Of note, in the three-parameter logistic model study for China [5] the authors tested for heteroskedasticity in the data, and examined residuals, two methods which were not part of this paper. Also, unlike a different study discussing use of the logistic model study for cases in China [3], this paper did not examine applicability to other countries.
In the first scenario, the estimated b1 coefficient, the peak of the natural log of U.S. COVID-19 cases, is calculated at 14.5026. This gives an estimate of 1,987,921 peak cases, when eb1 is calculated. When the same model was run with the observed case data as the dependent variable the peak cases predicted were 3,414,134, which is a closer estimate to the present number of U.S. COVID-19 cases as noted in the Introduction. The best utility therefore of the suggested three-parameter logistic model in the first scenario, using the natural log of cases as the dependent variable, would be to estimate the inflection point coefficient b3 since it showed minimal variability. This is when the growth of the natural log of cases would start to decelerate and is effectively the same point of deceleration for the exponential growth of the actual observed case data.

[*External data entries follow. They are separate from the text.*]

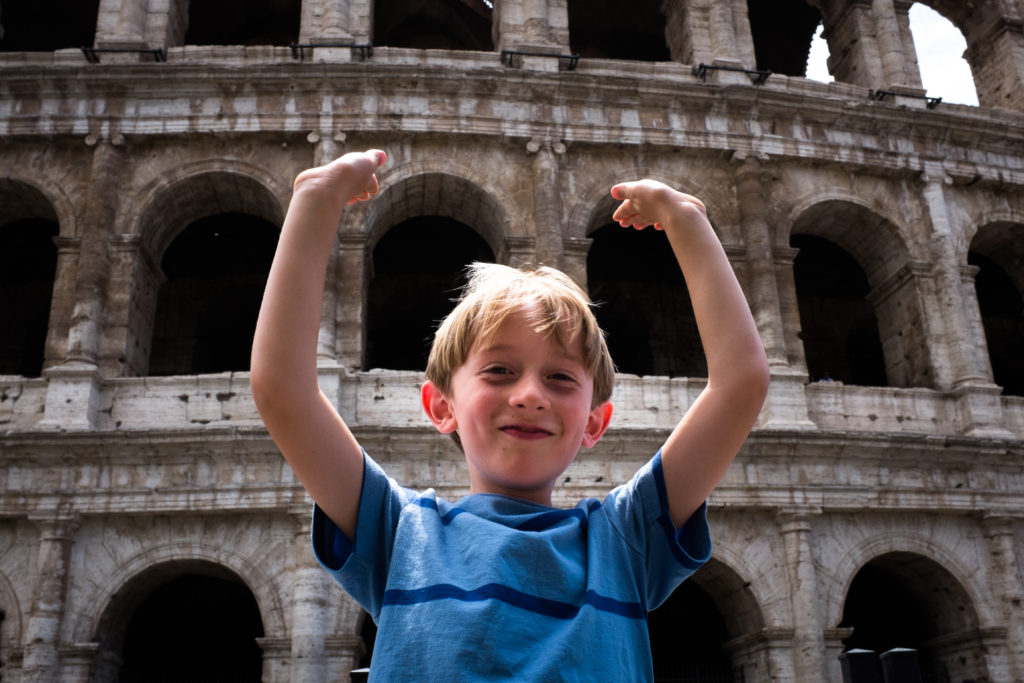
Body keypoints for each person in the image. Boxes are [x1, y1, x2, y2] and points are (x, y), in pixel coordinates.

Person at [251, 149, 770, 681]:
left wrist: (687, 221)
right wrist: (314, 204)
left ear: (595, 422)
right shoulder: (400, 533)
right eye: (499, 371)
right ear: (441, 406)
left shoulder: (625, 538)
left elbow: (740, 384)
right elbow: (283, 388)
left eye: (560, 378)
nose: (529, 395)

The first-derivative models have few limitations, chiefly because they are useful in tracking changes in actual rates, whether in cases, or in mortality, as discussed in the second and third scenarios. Therefore, the peaks of first-derivative models will correlate to the inflection point of their base three-parameter logistic model, the point when rate deceleration begins. Their utility in estimating “zero rate,” however, is limited by the same parameters concerning peak cases in logistic models.